Data excerpts
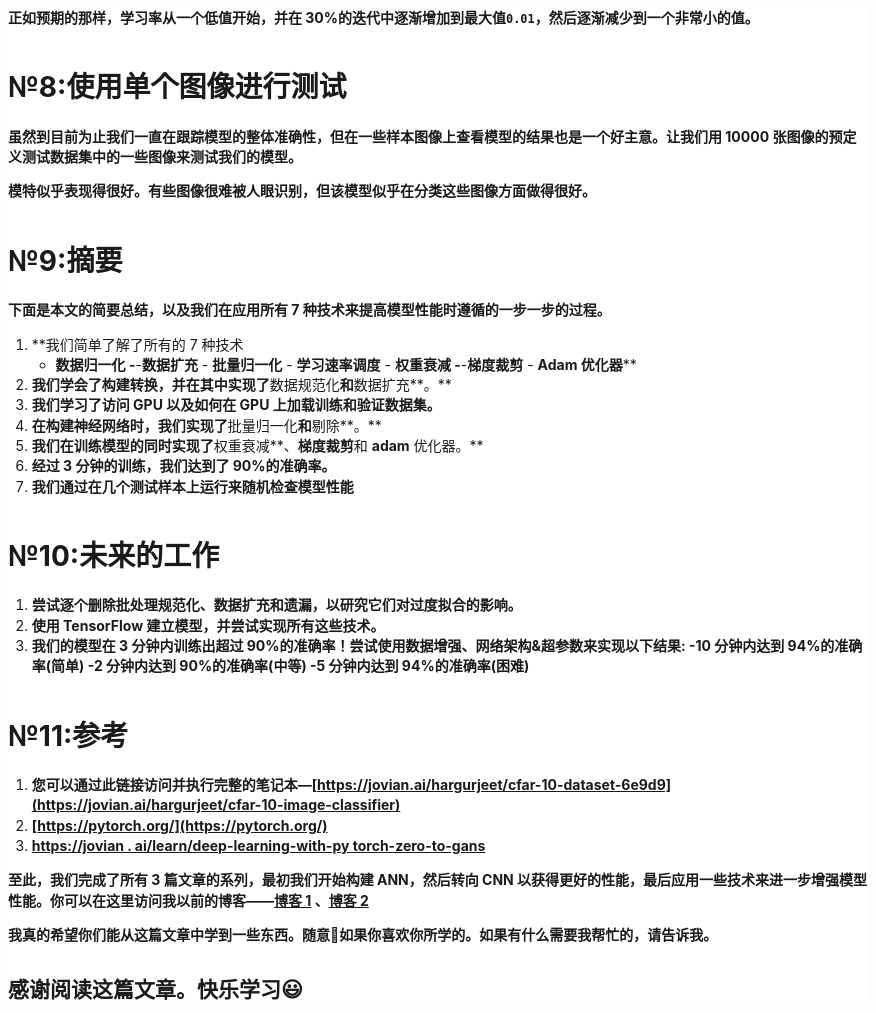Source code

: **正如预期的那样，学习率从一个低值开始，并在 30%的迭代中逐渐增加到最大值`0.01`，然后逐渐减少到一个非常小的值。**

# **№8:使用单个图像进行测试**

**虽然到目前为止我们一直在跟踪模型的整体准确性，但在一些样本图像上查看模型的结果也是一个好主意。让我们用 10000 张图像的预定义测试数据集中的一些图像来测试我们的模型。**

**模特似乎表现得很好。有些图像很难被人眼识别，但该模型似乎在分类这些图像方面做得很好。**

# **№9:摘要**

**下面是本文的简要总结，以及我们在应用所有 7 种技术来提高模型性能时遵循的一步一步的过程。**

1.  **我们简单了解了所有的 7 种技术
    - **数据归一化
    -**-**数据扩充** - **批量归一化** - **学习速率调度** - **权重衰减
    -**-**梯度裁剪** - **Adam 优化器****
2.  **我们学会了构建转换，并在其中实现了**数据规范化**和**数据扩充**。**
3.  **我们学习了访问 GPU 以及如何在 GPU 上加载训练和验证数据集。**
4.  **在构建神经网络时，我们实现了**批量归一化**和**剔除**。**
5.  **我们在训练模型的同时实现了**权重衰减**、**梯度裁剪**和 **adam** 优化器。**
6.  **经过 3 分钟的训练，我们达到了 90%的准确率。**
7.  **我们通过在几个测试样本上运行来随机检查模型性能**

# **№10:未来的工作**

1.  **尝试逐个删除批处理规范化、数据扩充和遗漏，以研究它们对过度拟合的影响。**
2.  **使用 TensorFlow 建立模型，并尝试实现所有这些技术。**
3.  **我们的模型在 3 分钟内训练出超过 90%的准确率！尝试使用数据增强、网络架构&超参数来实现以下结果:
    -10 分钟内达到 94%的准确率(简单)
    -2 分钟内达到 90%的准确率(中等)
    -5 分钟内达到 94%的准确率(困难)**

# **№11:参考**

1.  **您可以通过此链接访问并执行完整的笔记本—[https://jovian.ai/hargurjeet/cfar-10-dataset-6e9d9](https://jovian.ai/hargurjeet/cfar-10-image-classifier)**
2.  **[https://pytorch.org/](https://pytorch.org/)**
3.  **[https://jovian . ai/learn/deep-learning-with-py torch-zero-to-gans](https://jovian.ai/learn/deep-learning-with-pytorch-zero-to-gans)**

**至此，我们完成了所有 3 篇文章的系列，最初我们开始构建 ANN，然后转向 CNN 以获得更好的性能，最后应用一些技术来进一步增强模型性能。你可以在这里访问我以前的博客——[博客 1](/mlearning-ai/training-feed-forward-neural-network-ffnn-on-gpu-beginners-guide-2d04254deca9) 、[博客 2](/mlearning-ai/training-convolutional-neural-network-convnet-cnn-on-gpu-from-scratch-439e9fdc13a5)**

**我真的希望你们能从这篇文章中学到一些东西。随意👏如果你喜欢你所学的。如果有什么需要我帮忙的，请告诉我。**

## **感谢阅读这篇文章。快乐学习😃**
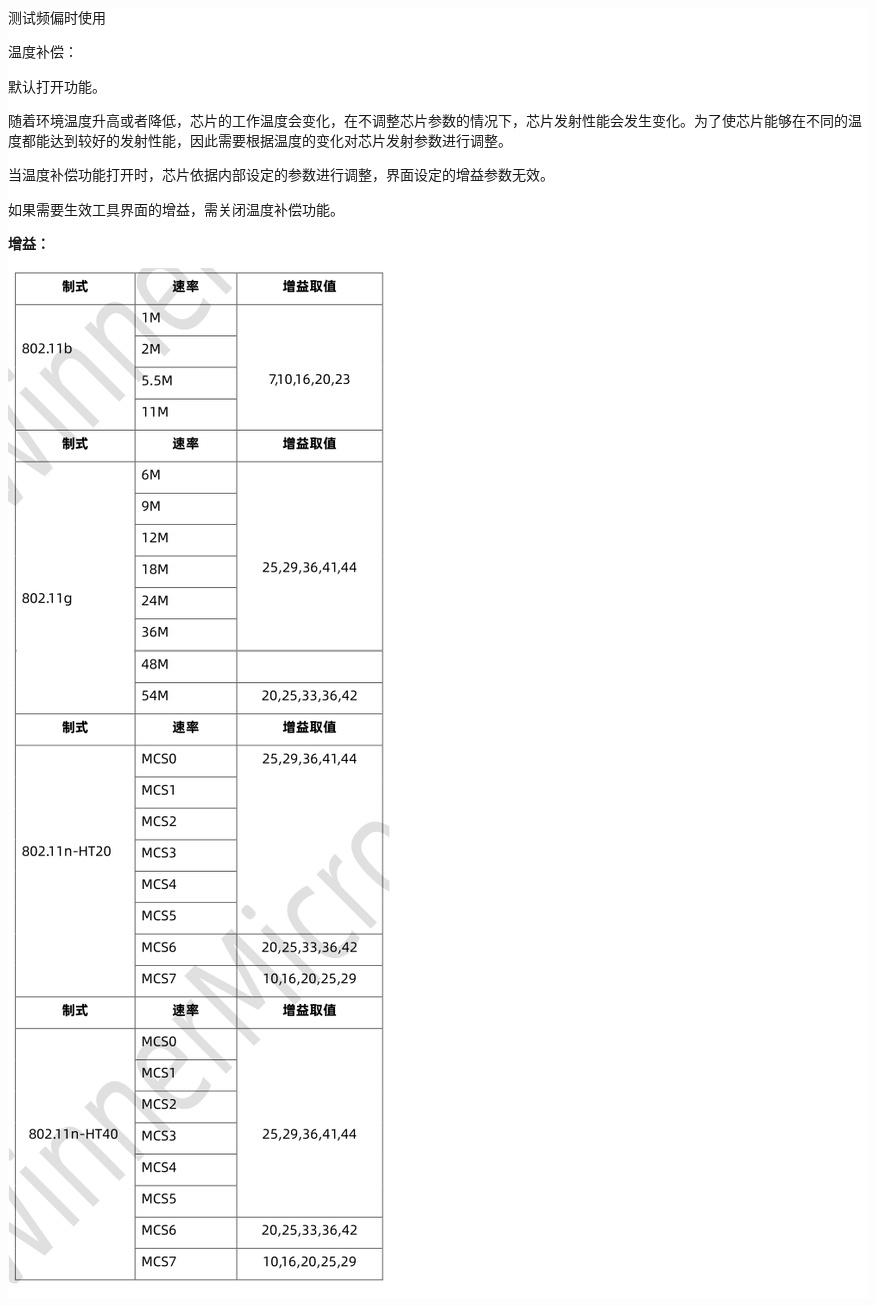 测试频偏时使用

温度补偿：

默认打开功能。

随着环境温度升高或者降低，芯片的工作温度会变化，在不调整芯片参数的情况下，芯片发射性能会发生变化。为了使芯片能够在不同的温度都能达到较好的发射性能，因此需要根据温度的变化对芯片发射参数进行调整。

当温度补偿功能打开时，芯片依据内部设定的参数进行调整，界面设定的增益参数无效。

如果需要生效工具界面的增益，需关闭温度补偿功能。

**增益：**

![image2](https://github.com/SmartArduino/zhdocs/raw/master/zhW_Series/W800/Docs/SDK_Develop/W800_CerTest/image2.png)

Exercise objective
Gather every line from the listing above in which the word "https" appears.

Exercise response
1.  **您可以通过此链接访问并执行完整的笔记本—[https://jovian.ai/hargurjeet/cfar-10-dataset-6e9d9](https://jovian.ai/hargurjeet/cfar-10-image-classifier)**
2.  **[https://pytorch.org/](https://pytorch.org/)**
3.  **[https://jovian . ai/learn/deep-learning-with-py torch-zero-to-gans](https://jovian.ai/learn/deep-learning-with-pytorch-zero-to-gans)**
![image2](https://github.com/SmartArduino/zhdocs/raw/master/zhW_Series/W800/Docs/SDK_Develop/W800_CerTest/image2.png)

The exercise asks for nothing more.